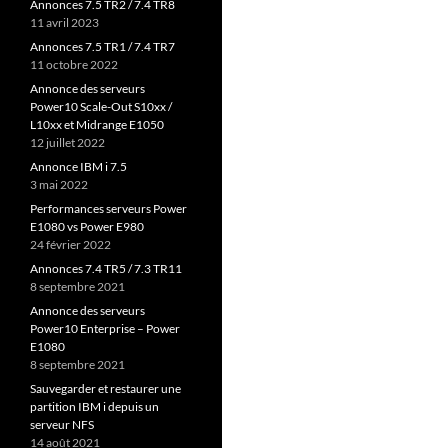
Annonces 7.5 TR2 / 7.4 TR8
11 avril 2023
Annonces 7.5 TR1 / 7.4 TR7
11 octobre 2022
Annonce des serveurs
Power10 Scale-Out S10xx /
L10xx et Midrange E1050
12 juillet 2022
Annonce IBM i 7.5
3 mai 2022
Performances serveurs Power
E1080 vs Power E980
24 février 2022
Annonces 7.4 TR5 / 7.3 TR11
8 septembre 2021
Annonce des serveurs
Power10 Enterprise – Power
E1080
8 septembre 2021
Sauvegarder et restaurer une
partition IBM i depuis un
serveur NFS
14 août 2021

————————

→ **REQUIRED WORK**:
Extract all the text from the material above, keeping every line unchanged and leaving out the pictures.

→ **FINAL ANSWER**:
Annonces 7.5 TR2 / 7.4 TR8
11 avril 2023
Annonces 7.5 TR1 / 7.4 TR7
11 octobre 2022
Annonce des serveurs
Power10 Scale-Out S10xx /
L10xx et Midrange E1050
12 juillet 2022
Annonce IBM i 7.5
3 mai 2022
Performances serveurs Power
E1080 vs Power E980
24 février 2022
Annonces 7.4 TR5 / 7.3 TR11
8 septembre 2021
Annonce des serveurs
Power10 Enterprise – Power
E1080
8 septembre 2021
Sauvegarder et restaurer une
partition IBM i depuis un
serveur NFS
14 août 2021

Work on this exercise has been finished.